[begin READING PASSAGE]

# Nearby Young, Active, Late-type Dwarfs in Gaia's First Data Release

**Authors:** Joel H. Kastner (Rochester Institute of Technology), Germano Sacco, (INAF Arcetri Observatory), David Rodriguez (American Museum of Natural, History), Kristina Punzi (RIT), B. Zuckerman (UCLA), Laura Vican Haney (UCLA)

arXiv: 1705.01185 · 2017-05-31

## TL;DR

This study uses Gaia DR1 data to confirm the youth and proximity of a subset of GALNYSS stars, revealing many are nearby, young late-type stars, including previously unrecognized objects, thus expanding the known population of young stellar objects.

## Contribution

First validation of Gaia DR1 distances and ages for GALNYSS candidate young stars, identifying new nearby, young late-type stars and binaries.

## Key findings

- 19 GALNYSS stars within 120 pc are confirmed as young (10-100 Myr).
- Several hundred nearby young stars are identified in the GALNYSS sample.
- Most newly identified young stars are located north of +30° declination.

[end READING PASSAGE]

**TASK INSTRUCTIONS:**
- a) According to the Gaia paper summary above, how many GALNYSS stars within 120 pc are confirmed as young?
- b) Please carry on the summary of the Gaia paper on young dwarfs, picking up after its last line.

[begin SUPPLIED INFORMATION]

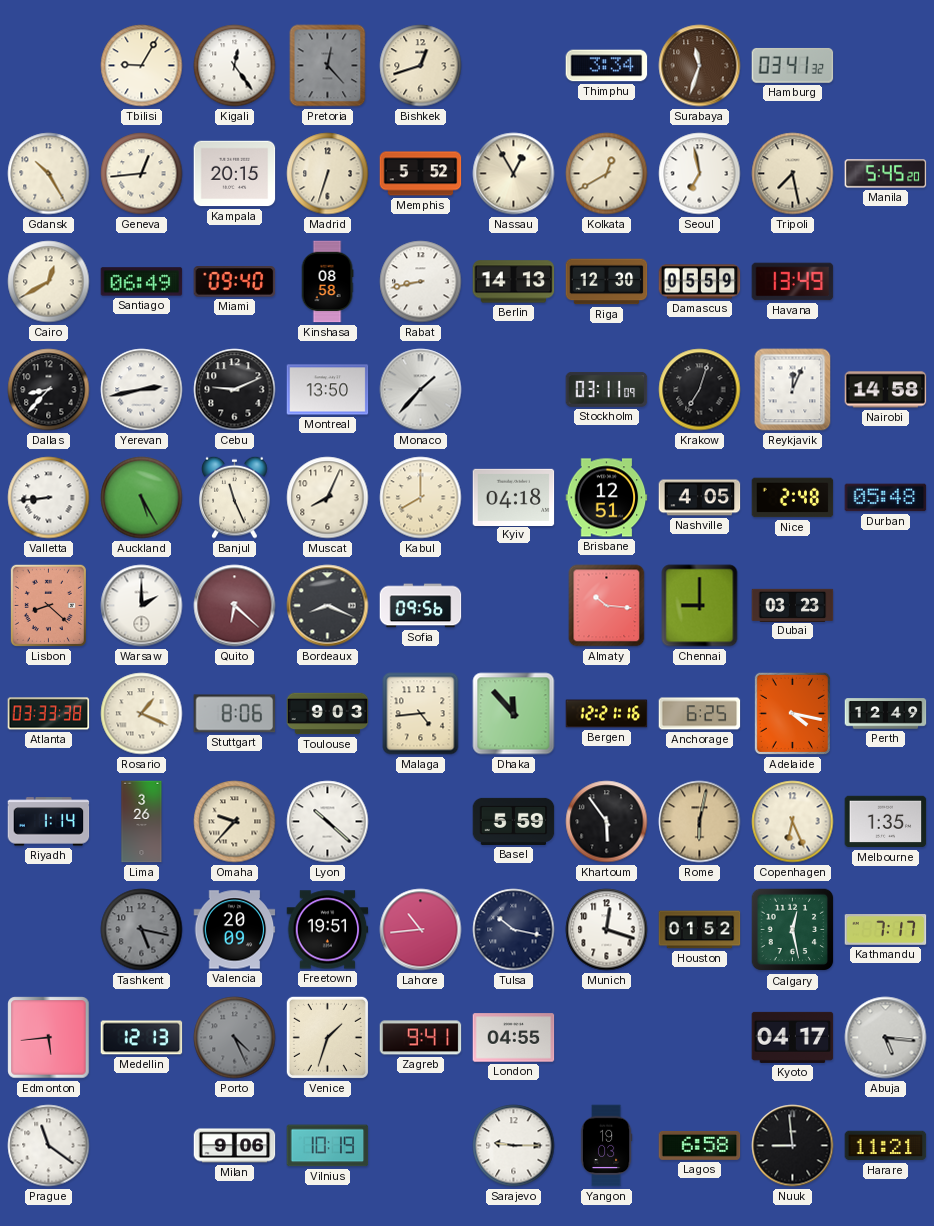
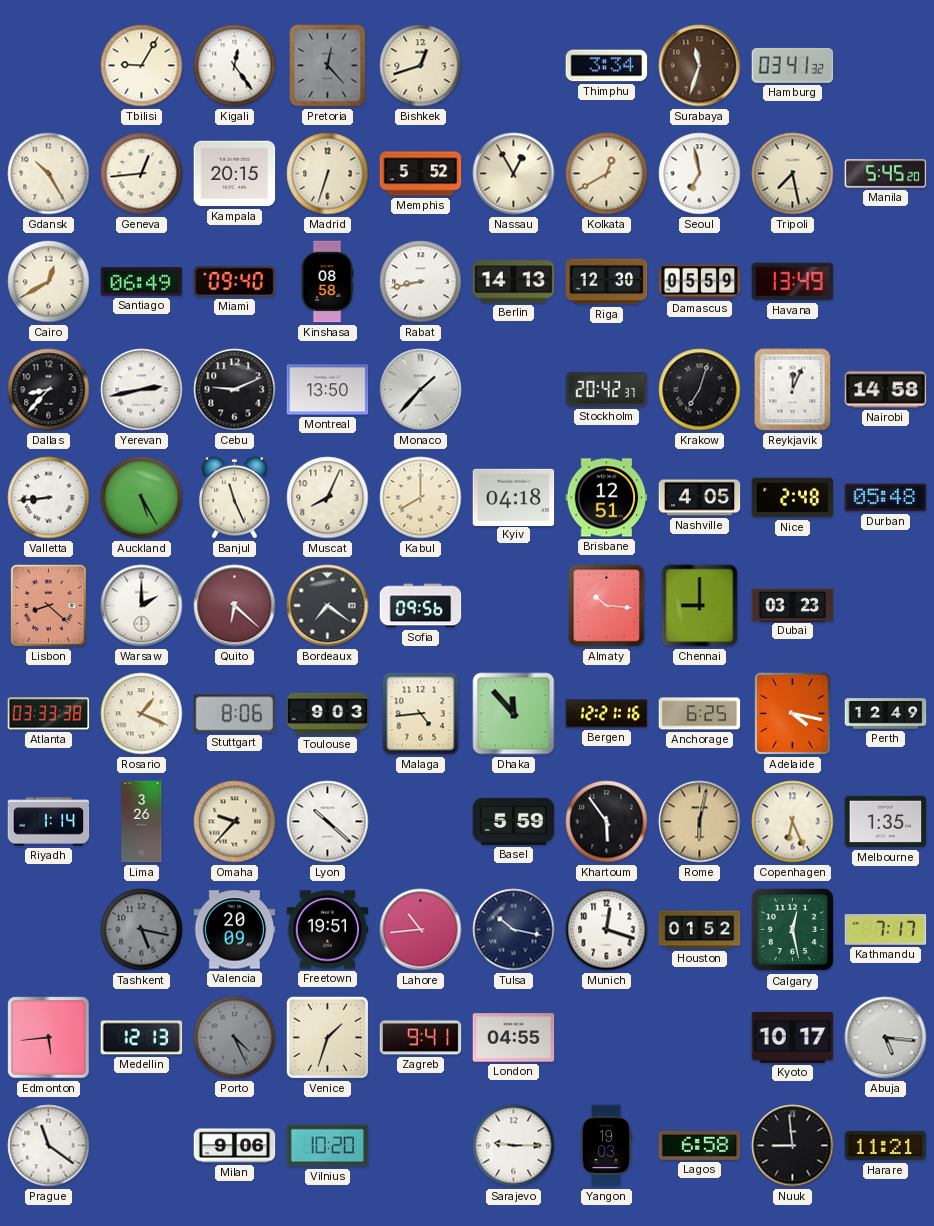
Stockholm: 03:11 -> 20:42
Bordeaux: 8:19 -> 7:21
Kyoto: 04:17 -> 10:17
Vilnius: 10:19 -> 10:20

[end SUPPLIED INFORMATION]

**EXPECTED RESULTS:**
- a) 19

- b)
## Abstract

The Galex Nearby Young Star Survey (GALNYSS) has yielded a sample of $\sim$2000 UV-selected objects that are candidate nearby ($D \stackrel{<}{\sim}$150 pc), young (age $\sim$10--100 Myr), late-type stars. Here, we evaluate the distances and ages of the subsample of (19) GALNYSS stars with Gaia Data Release 1 (DR1) parallax distances $D \le 120$ pc. The overall youth of these 19 mid-K to early-M stars is readily apparent from their positions relative to the loci of main sequence stars and giants in Gaia-based color-magnitude and color-color diagrams constructed for all Galex- and WISE-detected stars with parallax measurements included in DR1. The isochronal ages of all 19 stars lie in the range $\sim$10--100 Myr. Comparison with Li-based age estimates indicates a handful of these stars may be young main-sequence binaries rather than pre-main sequence stars. Nine of the 19 objects have not previously been considered as nearby, young stars, and all but one of these are found at declinations north of $+$30$^\circ$. The Gaia DR1 results presented here indicate that the GALNYSS sample includes several hundred nearby, young stars, a substantial fraction of which have not been previously recognized as having ages $\stackrel{<}{\sim}$100 Myr.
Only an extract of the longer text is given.